Be with Me (Wait for You, #2)

Jase glanced over at me and nodded. “It is.”


Pushing the thickness down again, I returned my attention to Lightning, scooping up more oats once he’d finished with what I held. There was something peaceful about all this—the quiet of the farm, the simple act.

“This isn’t bad,” I admitted quietly.

“I know. It will be better once you understand what here is to you.”

I bit my lip, remembering what I’d said in the Jeep. “When did you get so wise sounding?”

“I’ve always been extremely wise. So much so, I consider it a curse.”

I laughed softly.

“Actually, it’s experience. Things come along you don’t expect all the time, Tess. Trust me. Things that change everything about your life—about what you thought you wanted, who you thought you were. Things that make you reevaluate everything and even if it doesn’t sound like a good thing in the beginning?” He shrugged as he settled his gaze on Thunder. “Sometimes they turn out better than you could’ve ever imagined.”

The way clarity rang in his voice, I had no doubt in my mind he had firsthand experience with the unexpected.

“You know something?” Jase asked after a couple of minutes passed. “What Jacob said in the Den yesterday wasn’t true.”

The swift change of the subject startled me. As Lightning ate out of my palm, I looked at Jase. “What?”

Thunder, done eating, turned and trotted off as Jase wiped his hands along his jeans. He sauntered up to where I stood, idly scratching Lightning’s ear since I dropped my free hand. “You know what I’m talking about, Tess. And I know why you left immediately afterward.”

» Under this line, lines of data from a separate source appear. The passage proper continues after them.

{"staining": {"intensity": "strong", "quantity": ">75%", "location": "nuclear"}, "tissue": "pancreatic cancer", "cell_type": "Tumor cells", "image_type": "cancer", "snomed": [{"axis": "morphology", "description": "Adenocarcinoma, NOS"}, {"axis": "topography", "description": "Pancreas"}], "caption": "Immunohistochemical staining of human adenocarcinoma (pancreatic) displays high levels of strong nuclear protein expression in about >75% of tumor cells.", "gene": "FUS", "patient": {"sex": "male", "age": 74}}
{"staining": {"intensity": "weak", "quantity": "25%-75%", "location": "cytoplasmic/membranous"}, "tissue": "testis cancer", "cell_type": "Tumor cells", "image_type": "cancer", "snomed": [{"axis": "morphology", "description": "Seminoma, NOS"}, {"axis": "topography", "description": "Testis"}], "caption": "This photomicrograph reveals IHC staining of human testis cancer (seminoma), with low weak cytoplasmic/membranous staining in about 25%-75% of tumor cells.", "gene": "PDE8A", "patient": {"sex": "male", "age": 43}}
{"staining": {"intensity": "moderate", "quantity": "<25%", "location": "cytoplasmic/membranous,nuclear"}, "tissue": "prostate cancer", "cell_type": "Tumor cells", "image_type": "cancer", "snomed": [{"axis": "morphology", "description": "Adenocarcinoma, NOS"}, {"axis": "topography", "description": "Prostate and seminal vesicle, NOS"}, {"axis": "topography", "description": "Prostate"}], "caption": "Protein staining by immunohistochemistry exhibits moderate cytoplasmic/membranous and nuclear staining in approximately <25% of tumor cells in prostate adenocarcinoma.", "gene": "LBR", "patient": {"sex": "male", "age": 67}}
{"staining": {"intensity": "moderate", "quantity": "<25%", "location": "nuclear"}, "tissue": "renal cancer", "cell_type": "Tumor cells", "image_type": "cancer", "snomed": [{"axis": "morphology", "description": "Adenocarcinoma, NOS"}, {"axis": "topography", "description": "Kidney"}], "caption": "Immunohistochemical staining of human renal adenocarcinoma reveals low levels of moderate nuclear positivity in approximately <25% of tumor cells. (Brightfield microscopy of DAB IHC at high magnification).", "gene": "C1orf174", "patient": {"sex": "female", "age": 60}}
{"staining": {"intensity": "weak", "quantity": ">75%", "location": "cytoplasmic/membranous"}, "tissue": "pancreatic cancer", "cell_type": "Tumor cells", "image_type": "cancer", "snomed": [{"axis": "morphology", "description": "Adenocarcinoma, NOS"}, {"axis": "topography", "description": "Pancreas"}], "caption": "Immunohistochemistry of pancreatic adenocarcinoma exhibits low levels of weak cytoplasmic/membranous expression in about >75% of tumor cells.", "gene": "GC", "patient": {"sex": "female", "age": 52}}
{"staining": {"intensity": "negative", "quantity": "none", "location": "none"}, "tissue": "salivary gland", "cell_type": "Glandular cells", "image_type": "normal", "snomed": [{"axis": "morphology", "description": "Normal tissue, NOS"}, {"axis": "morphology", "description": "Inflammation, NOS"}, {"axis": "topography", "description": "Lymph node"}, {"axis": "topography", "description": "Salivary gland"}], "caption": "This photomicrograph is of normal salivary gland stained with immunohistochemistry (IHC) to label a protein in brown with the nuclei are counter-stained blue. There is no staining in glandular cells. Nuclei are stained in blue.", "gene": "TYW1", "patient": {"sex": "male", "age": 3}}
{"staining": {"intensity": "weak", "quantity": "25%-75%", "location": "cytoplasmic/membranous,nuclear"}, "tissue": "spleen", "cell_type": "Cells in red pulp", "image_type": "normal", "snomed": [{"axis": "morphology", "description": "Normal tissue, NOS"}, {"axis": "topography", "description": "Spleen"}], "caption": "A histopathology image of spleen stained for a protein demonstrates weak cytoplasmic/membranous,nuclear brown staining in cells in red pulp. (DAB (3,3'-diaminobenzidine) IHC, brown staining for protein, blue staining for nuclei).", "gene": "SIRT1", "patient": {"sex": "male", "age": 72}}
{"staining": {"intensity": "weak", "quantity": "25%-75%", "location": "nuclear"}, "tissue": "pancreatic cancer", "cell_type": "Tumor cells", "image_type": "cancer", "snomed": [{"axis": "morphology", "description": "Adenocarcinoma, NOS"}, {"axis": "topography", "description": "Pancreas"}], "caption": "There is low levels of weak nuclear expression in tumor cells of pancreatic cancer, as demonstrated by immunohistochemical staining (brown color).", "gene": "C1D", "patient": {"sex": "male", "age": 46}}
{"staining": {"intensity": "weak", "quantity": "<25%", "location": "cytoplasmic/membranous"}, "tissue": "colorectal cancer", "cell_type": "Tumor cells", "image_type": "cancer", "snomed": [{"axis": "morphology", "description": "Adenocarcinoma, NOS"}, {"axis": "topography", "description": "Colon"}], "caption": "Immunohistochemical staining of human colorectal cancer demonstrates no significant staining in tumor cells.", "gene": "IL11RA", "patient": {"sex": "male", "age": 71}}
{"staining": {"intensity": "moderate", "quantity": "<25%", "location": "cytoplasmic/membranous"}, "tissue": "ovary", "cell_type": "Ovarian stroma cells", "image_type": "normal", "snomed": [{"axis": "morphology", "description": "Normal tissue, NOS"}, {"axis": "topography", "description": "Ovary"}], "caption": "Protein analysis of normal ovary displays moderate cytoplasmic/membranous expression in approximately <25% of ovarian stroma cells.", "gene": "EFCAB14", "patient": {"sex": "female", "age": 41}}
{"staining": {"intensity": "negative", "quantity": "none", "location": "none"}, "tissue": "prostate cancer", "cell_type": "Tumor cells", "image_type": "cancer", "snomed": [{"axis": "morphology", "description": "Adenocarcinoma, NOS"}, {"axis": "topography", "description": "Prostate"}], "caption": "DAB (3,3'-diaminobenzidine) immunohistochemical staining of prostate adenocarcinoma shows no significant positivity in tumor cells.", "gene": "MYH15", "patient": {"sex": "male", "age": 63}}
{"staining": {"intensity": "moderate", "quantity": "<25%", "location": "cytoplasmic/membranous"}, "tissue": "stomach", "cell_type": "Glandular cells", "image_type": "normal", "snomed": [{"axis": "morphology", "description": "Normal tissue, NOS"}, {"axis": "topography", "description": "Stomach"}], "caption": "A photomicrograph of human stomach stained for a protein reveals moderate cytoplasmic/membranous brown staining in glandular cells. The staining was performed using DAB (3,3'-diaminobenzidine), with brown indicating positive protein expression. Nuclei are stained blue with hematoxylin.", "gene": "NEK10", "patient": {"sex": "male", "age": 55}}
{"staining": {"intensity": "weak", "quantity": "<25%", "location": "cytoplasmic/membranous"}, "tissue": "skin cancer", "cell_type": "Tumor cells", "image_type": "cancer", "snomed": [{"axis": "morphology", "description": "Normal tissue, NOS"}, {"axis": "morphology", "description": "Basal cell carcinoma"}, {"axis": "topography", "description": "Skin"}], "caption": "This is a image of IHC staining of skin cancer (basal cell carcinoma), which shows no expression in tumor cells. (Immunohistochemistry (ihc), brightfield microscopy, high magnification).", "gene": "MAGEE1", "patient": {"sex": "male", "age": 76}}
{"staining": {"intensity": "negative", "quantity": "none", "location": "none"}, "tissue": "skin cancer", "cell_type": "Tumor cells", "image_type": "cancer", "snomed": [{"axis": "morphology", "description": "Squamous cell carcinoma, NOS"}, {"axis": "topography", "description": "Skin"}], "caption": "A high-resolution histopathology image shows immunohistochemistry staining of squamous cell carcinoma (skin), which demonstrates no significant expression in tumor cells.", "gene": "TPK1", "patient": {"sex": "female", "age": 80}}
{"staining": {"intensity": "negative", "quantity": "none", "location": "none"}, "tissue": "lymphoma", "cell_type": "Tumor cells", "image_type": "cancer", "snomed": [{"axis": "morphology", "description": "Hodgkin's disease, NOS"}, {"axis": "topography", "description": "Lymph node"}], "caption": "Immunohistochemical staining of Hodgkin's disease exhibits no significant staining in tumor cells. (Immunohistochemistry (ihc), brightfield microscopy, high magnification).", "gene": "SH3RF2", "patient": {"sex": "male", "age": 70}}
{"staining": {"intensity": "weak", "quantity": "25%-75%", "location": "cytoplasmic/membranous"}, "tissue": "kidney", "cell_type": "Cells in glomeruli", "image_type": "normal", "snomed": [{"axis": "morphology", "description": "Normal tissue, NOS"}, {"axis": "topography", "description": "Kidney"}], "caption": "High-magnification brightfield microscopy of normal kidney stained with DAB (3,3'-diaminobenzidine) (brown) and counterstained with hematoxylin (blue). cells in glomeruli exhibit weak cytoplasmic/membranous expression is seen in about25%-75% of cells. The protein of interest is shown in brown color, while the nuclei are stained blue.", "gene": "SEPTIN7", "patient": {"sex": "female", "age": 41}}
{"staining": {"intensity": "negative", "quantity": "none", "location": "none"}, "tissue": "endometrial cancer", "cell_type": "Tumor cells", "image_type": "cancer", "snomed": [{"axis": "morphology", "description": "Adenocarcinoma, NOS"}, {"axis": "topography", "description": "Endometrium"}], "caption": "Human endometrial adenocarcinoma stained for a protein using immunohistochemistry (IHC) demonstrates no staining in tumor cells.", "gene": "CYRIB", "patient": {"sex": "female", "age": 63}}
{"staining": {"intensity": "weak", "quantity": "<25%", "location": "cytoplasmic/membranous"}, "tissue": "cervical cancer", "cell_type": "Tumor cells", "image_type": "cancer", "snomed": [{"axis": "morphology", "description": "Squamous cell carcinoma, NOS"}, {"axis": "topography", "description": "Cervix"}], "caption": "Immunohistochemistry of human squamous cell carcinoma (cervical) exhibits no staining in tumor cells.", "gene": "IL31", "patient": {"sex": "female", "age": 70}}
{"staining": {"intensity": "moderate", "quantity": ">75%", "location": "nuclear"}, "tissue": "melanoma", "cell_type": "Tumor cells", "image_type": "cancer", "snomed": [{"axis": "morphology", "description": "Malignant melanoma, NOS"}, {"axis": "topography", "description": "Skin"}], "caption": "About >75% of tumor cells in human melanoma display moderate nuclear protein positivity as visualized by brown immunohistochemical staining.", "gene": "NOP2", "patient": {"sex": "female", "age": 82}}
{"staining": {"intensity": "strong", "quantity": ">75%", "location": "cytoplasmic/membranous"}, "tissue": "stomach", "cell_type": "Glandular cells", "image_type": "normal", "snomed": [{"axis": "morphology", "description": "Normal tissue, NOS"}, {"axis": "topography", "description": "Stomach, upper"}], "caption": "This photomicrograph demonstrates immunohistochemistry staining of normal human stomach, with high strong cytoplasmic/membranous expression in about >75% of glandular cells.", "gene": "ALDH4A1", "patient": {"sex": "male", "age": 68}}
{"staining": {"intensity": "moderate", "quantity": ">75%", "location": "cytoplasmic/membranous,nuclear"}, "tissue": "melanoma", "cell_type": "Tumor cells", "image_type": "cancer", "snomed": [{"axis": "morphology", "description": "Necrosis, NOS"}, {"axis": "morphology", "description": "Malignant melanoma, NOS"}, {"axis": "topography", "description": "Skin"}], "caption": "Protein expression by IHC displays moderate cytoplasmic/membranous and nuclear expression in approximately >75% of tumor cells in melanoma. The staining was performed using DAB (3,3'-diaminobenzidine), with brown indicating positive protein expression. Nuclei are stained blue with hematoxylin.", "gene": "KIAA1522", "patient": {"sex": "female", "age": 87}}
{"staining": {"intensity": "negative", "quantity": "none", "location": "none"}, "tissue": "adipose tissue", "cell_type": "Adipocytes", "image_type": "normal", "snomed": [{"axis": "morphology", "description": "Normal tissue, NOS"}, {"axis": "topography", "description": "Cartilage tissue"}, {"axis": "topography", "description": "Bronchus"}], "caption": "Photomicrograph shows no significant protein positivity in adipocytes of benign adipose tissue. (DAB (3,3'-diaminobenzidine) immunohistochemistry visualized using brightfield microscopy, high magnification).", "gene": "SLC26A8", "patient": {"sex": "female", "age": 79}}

My first response was to deny, because denial was almost always easier than facing the truth. Especially when the truth was sort of humiliating. But Jase had intimate knowledge of said truth. Right now, denial would just make me look stupid.

“I don’t want to talk about it.”

“Tess—”

“I could live happily ever after if I could never hear his name again or have to think about how he was or what it felt like to be with him and think—” My voice unexpectedly cracked, and I forced myself to take a deep, cleansing breath. “I don’t want to remember what all of that felt like.”

There was a moment of silence. “But you know that you’re never going to forget, and you need to understand what Jacob said wasn’t true.”

Sighing, I watched Lightning go for the last of the oats. “What he said was true.”

“No—”

“It is true. I was one of those ‘stupid girls’ who let a guy beat on her.” I laughed, but the sound was grating on my ears. “And I almost ruined my brother’s life because I allowed the situation to get to that point. Trust me, I know.”

“You don’t know shit, apparently.” Jase took my hand in his, brushing the dust from the oats off it. “You did not almost ruin your brother’s life. He made that decision to go after that punk ass. Not you. And I can’t really blame him for doing so. If it had been me, I would’ve put that motherfucker into the ground.”

My gaze swung to him sharply, and all I saw was honesty in his gunmetal eyes. “No. You wouldn’t have, Jase.”

His brows rose. “Uh, yeah, I would’ve. And you know what, that’s wrong as shit, but that would’ve been my choice. Just like it was Cam’s. It is not and never has been your fault. No matter what happened between you and that dick”—he spat the word—“what happened on Thanksgiving is not your fault.”

I stared into his eyes and—oh God—I wanted to believe him. The weight of that nasty guilt was worse than the weight of a future gone to shit. Some of the responsibility lessened, though. That much was true, but I ducked my gaze, following Lightning’s retreat. With the lack of attention, the horse was off chasing Thunder.

Jase still held my hand, his fingers slipping around my wrist. “And you weren’t stupid.”

I bit out a laugh as I lifted my gaze. “Okay. Why are you telling me all this? Why are you trying to make me feel better?”

“Because it’s true.” His lips thinned as a troubled look settled into his striking features. “You were how old when you started dating that guy?”

I shrugged a shoulder.

“How old, Tess?” Determination filled his tone.

Shaking my head, I tried to pull my hand free, but he held on. The whole conversation made me want to crawl under the thick and wide piles of hay behind us. “I was fourteen when we started dating—the summer before my freshman year. Happy with that answer?”

He didn’t look happy. “You were young.”

My fingers curled helplessly inward. “I was, but he . . .”

“He didn’t hit you then?” Jase said it so bluntly that I flinched. The lines softened around his mouth. “When did he first hit you?”